How can I use this information?

Once a rising-risk population is identified and predictive models have been created, ACG System users can develop helpful interventions.

  • The first step is reviewing pharmacy information. An effective indicator of rising-risk is the use of multiple prescriptions, or polypharmacy. Polypharmacy patients may benefit from a deprescribing initiative to review medication use and eliminate unnecessary prescriptions from their daily routine.
  • Social needs and ACG GeoHealth – a functionality which has the precise ability to consider the neighborhood in which the patient resides and give users a critical look at socio-environmental factors – are other ways to determine the overall health of an individual. Does the person have health insurance?
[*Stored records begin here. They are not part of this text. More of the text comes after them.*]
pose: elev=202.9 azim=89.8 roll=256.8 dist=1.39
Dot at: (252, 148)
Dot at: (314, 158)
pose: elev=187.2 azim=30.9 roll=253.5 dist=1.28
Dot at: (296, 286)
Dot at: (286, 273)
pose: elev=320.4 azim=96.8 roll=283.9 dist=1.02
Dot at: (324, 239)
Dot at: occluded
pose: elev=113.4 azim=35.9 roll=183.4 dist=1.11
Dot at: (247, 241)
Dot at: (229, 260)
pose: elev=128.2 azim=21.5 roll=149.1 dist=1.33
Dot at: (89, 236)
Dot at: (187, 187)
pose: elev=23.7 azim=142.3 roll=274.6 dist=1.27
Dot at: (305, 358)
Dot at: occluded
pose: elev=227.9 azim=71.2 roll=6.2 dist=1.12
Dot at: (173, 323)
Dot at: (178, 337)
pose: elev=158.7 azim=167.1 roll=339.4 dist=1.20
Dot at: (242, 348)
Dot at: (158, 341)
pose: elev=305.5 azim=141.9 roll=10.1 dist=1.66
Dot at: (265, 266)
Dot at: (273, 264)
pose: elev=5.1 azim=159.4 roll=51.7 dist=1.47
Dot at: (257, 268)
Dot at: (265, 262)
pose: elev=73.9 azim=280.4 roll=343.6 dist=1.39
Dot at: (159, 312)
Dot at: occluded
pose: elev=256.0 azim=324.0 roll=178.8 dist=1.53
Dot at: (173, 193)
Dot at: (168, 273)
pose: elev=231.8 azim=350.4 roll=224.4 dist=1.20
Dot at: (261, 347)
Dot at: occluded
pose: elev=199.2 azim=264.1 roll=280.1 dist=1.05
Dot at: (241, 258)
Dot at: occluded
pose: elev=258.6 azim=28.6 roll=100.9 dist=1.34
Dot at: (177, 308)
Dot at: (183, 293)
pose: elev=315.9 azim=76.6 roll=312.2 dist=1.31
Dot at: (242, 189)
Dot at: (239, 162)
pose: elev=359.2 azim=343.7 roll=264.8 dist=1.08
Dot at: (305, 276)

Do they have reliable transportation to get to their scheduled appointments? Can they afford the medications prescribed to them? Social needs also consider the personal safety of the individual, including homelessness or not feeling safe when they are at home.
  • Certain care modifiers also help identify those with rising-risk patterns. Those who smoke, have a substance use disorder or are at risk for cardiometabolic disease have a higher likelihood of moving to the highest-risk category. Additionally, we know that individuals with a chronic condition compounded by a mental health condition are in the rising-risk category. This is an opportunity for primary care providers to coordinate interventional measures to address underlying issues, an effective step where individuals will benefit greatly.

Understanding rising-risk populations is extremely important for many reasons. Understanding the overall health profile of these individuals helps providers know which interventions and assistance can be beneficial. By overlaying predictive models, health care systems and providers can better plan for anticipated need when forecasting. In addition to critical health concerns, there is also a tremendous cost saving in preserving the health of this population and reducing growth in that highest care tier.